Excerpted passage:
=== Section Start ===

Re: [PATCH] pm80xx: remove the SCSI host before detaching from SAS transport

2015-11-09 Thread Martin K. Petersen
> "Benjamin" == Benjamin Rood  writes:

Benjamin> Previously, when this module was unloaded via 'rmmod' with at
Benjamin> least one drive attached, the SCSI error handler thread would
Benjamin> become stuck in an infinite recovery loop and lockup the
Benjamin> system, necessitating a reboot.

Applied.

-- 
Martin K. Petersen  Oracle Linux Engineering
--
To unsubscribe from this list: send the line "unsubscribe linux-scsi" in
the body of a message to majord...@vger.kernel.org
More majordomo info at  http://vger.kernel.org/majordomo-info.html


Re: [PATCH] pm80xx: remove the SCSI host before detaching from SAS transport

2015-11-03 Thread Christoph Hellwig
On Mon, Nov 02, 2015 at 09:29:13AM +0100, Jack Wang wrote:
> Thanks for digging it down. Looks good to me.
> 
> Seems other libsas based driver all affected, maybe we should also fix them?
> Christoph (cc-ed), could you share your opinion about this fix, as the
> commit cff549e4860f is from you?

scsi_remove_host should be done first in ->remove and the commit
was written under that assumption.  So it looks like the other drivers
will need fixes as well.
--
To unsubscribe from this list: send the line "unsubscribe linux-scsi" in
the body of a message to majord...@vger.kernel.org
More majordomo info at  http://vger.kernel.org/majordomo-info.html


Re: [PATCH] pm80xx: remove the SCSI host before detaching from SAS transport

2015-11-02 Thread Jack Wang
2015-10-30 21:01 GMT+01:00 Benjamin Rood :
> Previously, when this module was unloaded via 'rmmod' with at least one
> drive attached, the SCSI error handler thread would become stuck in an
> infinite recovery loop and lockup the system, necessitating a reboot.
>
> Once the SAS layer is detached, the driver will fail any subsequent
> commands since the target devices are removed.  However, removing the
> SCSI host generates a SYNCHRONIZE CACHE (10) command, which was failed
> and left the error handler no method of recovery.
>
> This patch simply removes the SCSI host first so that no more commands
> can come down, prior to cleaning up the SAS layer.  Note that the stack
> is built up with the SCSI host first, and then the SAS layer.  Perhaps
> it should be reversed for symmetry, so that commands cannot be sent to
> the pm80xx driver prior to attaching the SAS layer?

=== Section End ===

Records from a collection

=== Section Start ===

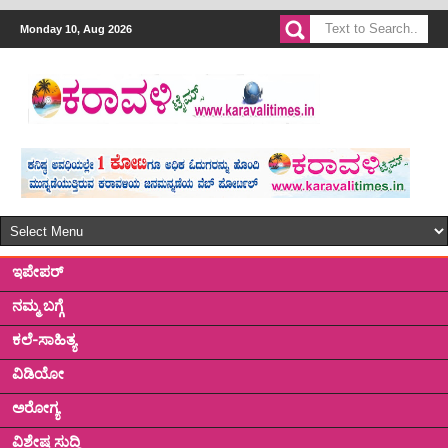
Monday 10, Aug 2026
ಇಪೇಪರ್
ನಮ್ಮ ಬಗ್ಗೆ
ಕಲೆ-ಸಾಹಿತ್ಯ
ವಿಡಿಯೋ
ಅರೋಗ್ಯ
ವಿಶೇಷ ಸುದ್ದಿ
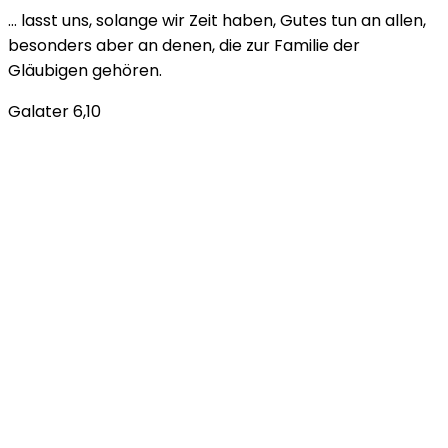
… lasst uns, solange wir Zeit haben, Gutes tun an allen,
besonders aber an denen, die zur Familie der
Gläubigen gehören.
Galater 6,10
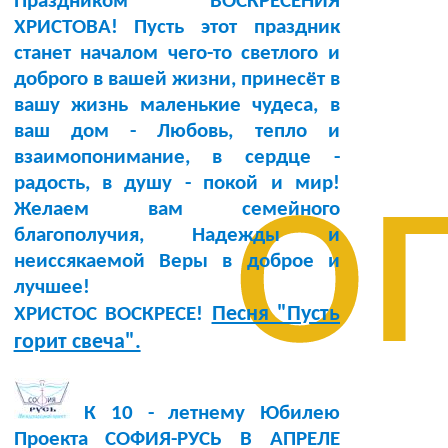
Праздником ВОСКРЕСЕНИЯ
ХРИСТОВА! Пусть этот праздник
станет началом чего-то светлого и
доброго в вашей жизни, принесёт в
вашу жизнь маленькие чудеса, в
ваш дом - Любовь, тепло и
о
взаимопонимание, в сердце -
радость, в душу - покой и мир!
Желаем вам семейного
благополучия, Надежды и
неиссякаемой Веры в доброе и
лучшее!
Песня "Пусть
ХРИСТОС ВОСКРЕСЕ!
горит свеча".
К 10 - летнему Юбилею
Проекта СОФИЯ-РУСЬ В АПРЕЛЕ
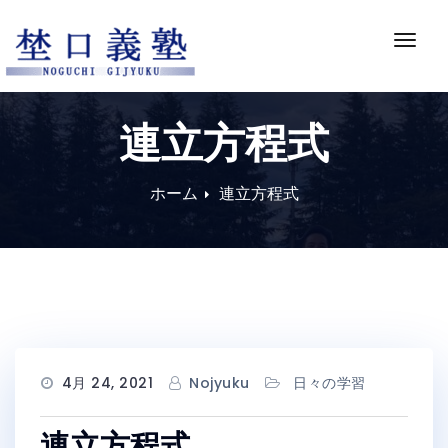
Skip
to
ナ
content
ビ
ゲ
ー
連立方程式
シ
ョ
ン
ホーム
連立方程式
切
り
替
え
4月 24, 2021
Nojyuku
日々の学習
連立方程式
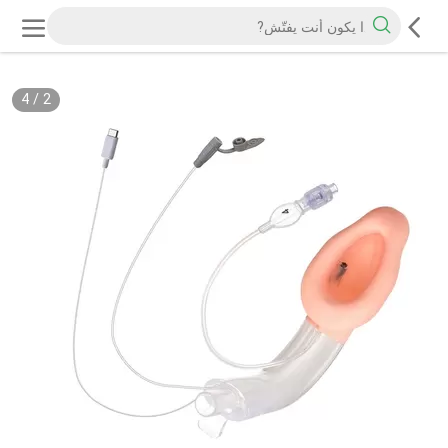
4
/
2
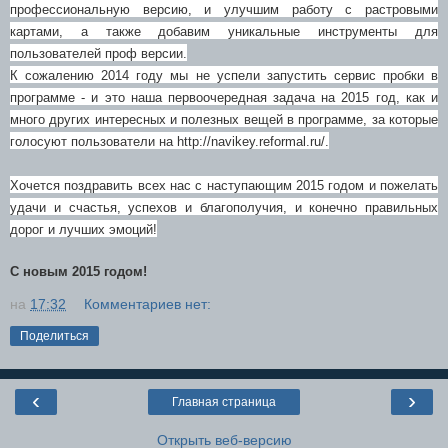
профессиональную версию, и улучшим работу с растровыми
картами, а также добавим уникальные инструменты для
пользователей проф версии.
К сожалению 2014 году мы не успели запустить сервис пробки в
программе - и это наша первоочередная задача на 2015 год, как и
много других интересных и полезных вещей в программе, за которые
голосуют пользователи на http://navikey.reformal.ru/.
Хочется поздравить всех нас c наступающим 2015 годом и пожелать
удачи и счастья, успехов и благополучия, и конечно правильных
дорог и лучших эмоций!
С новым 2015 годом!
на
17:32
Комментариев нет:
Поделиться
‹
›
Главная страница
Открыть веб-версию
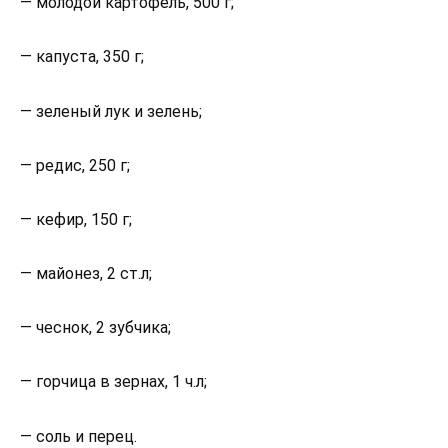
— молодой картофель, 500 г;
— капуста, 350 г;
— зеленый лук и зелень;
— редис, 250 г;
— кефир, 150 г;
— майонез, 2 ст.л;
— чеснок, 2 зубчика;
— горчица в зернах, 1 ч.л;
— соль и перец.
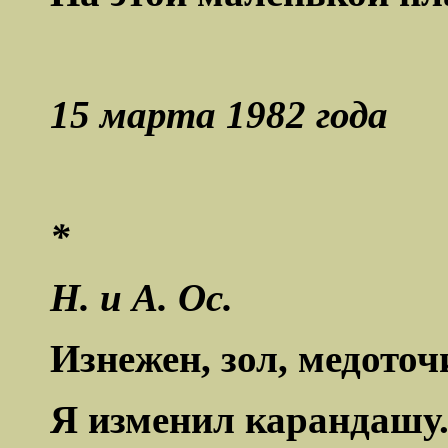
15 марта 1982 года
*
Н. и А. Ос.
Изнежен, зол, медоточ
Я изменил карандашу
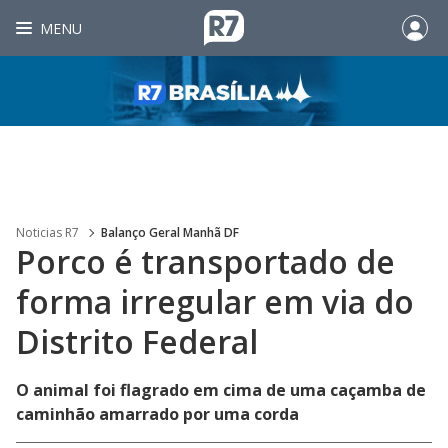
MENU
Noticias R7
Balanço Geral Manhã DF
Porco é transportado de
forma irregular em via do
Distrito Federal
O animal foi flagrado em cima de uma caçamba de
caminhão amarrado por uma corda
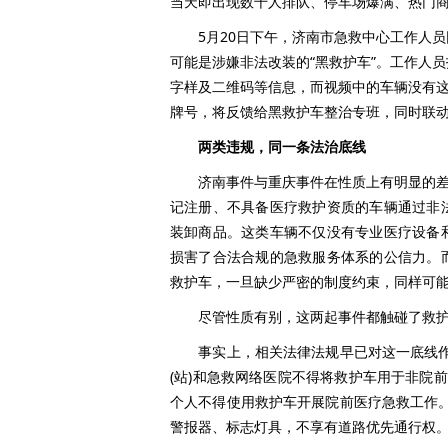
当天即出现数千人排队、停车场爆满、热门
5月20日下午，济南市急救中心工作人员
可能是涉嫌非法改装的“黑救护车”。工作人
字样及二维码等信息，而视频中的车辆没有这
牌号，将反馈给黑救护车整治专班，同时联
两类违规，同一条法治底线
济南事件与重庆事件在性质上有明显的差异
记注册、不具备医疗救护资质的车辆通过非
装卸商品。这类车辆不仅没有专业医疗设备
损害了合法合规的急救服务体系的公信力。
救护车，一旦缺少严密的制度约束，同样可能
尽管性质有别，这两起事件都触碰了救护车
事实上，相关法律法规早已对这一底线作出
(站)和急救网络医院不得将救护车用于非院
个人不得使用救护车开展院前医疗急救工作
警报器、标志灯具，不享有道路优先通行权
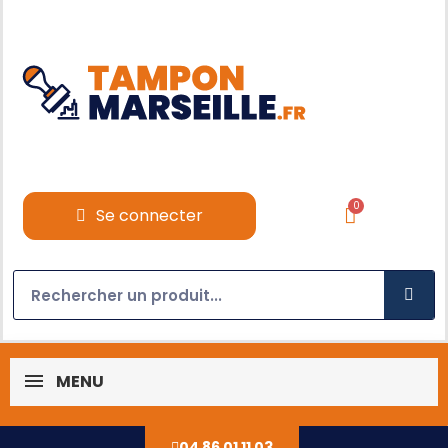
Se connecter
MENU
04 86 01 11 03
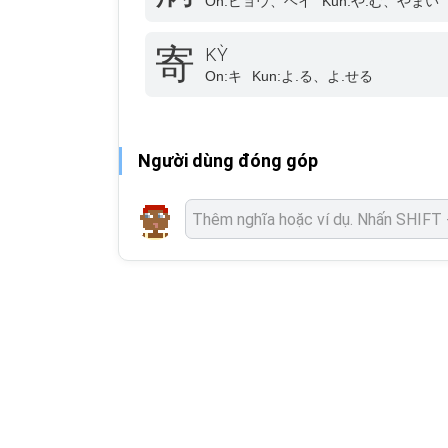
On:
ビョウ、ヘイ
Kun:
や.む、やまい
寄
KỲ
On:
キ
Kun:
よ.る、よ.せる
Người dùng đóng góp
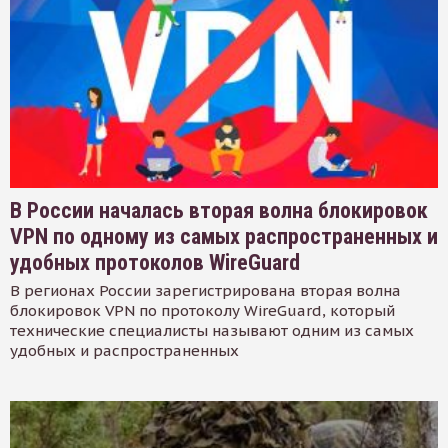
В России началась вторая волна блокировок
VPN по одному из самых распространенных и
удобных протоколов WireGuard
В регионах России зарегистрирована вторая волна
блокировок VPN по протоколу WireGuard, который
технические специалисты называют одним из самых
удобных и распространенных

=== Section End ===

What this exercise asks:
a – In the email thread about the pm80xx SCSI host removal patch, reproduce the passage from "2015-11-03 Thread Christoph" up to and including "is from you?".
b – Pick up the email thread about the pm80xx SCSI host removal patch right after its last sentence and keep writing it.

Answers:
a –
2015-11-03 Thread Christoph Hellwig
On Mon, Nov 02, 2015 at 09:29:13AM +0100, Jack Wang wrote:
> Thanks for digging it down. Looks good to me.
> 
> Seems other libsas based driver all affected, maybe we should also fix them?
> Christoph (cc-ed), could you share your opinion about this fix, as the
> commit cff549e4860f is from you?

b –
>
> What was really strange about this bug was that it was introduced at
> commit cff549e4860f ("[SCSI]: proper state checking and module refcount
> handling in scsi_device_get").  This commit appears to tinker with how
> the reference counting is performed for SCSI device objects.  My theory
> is that prior to this commit, the refcount for a device object was
> blindly incremented at some point during the teardown process which
> coincidentially made the device stick around during the procedure, which
> also coincidentially made any commands sent to the driver not fail
> (since the device was technically still "there").  After this commit was
> applied, my theory is the refcount for the device object is not being
> incremented at a specific point anymore, which makes the device go away,
> and thus made the pm80xx driver fail any subsequent commands.
>
> You may also want to see the following for more details:
>
> [1] http://www.spinics.net/lists/linux-scsi/msg37208.html
> [2] http://marc.info/?l=linux-scsi&m=144416476406993&w=2
>
> Signed-off-by: Benjamin Rood 
> ---
>  drivers/scsi/pm8001/pm8001_init.c | 2 +-
>  1 file changed, 1 insertion(+), 1 deletion(-)
>
> diff --git a/drivers/scsi/pm8001/pm8001_init.c 
> b/drivers/scsi/pm8001/pm8001_init.c
> index bdc624f..b1b2dd7 100644
> --- a/drivers/scsi/pm8001/pm8001_init.c
> +++ b/drivers/scsi/pm8001/pm8001_init.c
> @@ -1096,10 +1096,10 @@ static void pm8001_pci_remove(struct pci_dev *pdev)
> struct pm8001_hba_info *pm8001_ha;
> int i, j;
> pm8001_ha = sha->lldd_ha;
> +   scsi_remove_host(pm8001_ha->shost);
> sas_unregister_ha(sha);
> sas_remove_host(pm8001_ha->shost);
> list_del(&pm8001_ha->list);
> -   scsi_remove_host(pm8001_ha->shost);
> PM8001_CHIP_DISP->interrupt_disable(pm8001_ha, 0xFF);
> PM8001_CHIP_DISP->chip_soft_rst(pm8001_ha);
>
> --
> 2.4.3
>
Thanks for digging it down. Looks good to me.

Seems other libsas based driver all affected, maybe we should also fix them?
Christoph (cc-ed), could you share your opinion about this fix, as the
commit cff549e4860f is from you?

Regards,
Jack
--
To unsubscribe from this list: send the line "unsubscribe linux-scsi" in
the body of a message to majord...@vger.kernel.org
More majordomo info at  http://vger.kernel.org/majordomo-info.html


[PATCH] pm80xx: remove the SCSI host before detaching from SAS transport

2015-10-30 Thread Benjamin Rood
Previously, when this module was unloaded via 'rmmod' with at least one
drive attached, the SCSI error handler thread would become stuck in an
infinite recovery loop and lockup the system, necessitating a reboot.

Once the SAS layer is detached, the driver will fail any subsequent
commands since the target devices are removed.  However, removing the
SCSI host generates a SYNCHRONIZE CACHE (10) command, which was failed
and left the error handler no method of recovery.

This patch simply removes the SCSI host first so that no more commands
can come down, prior to cleaning up the SAS layer.  Note that the stack
is built up with the SCSI host first, and then the SAS layer.  Perhaps
it should be reversed for symmetry, so that commands cannot be sent to
the pm80xx driver prior to attaching the SAS layer?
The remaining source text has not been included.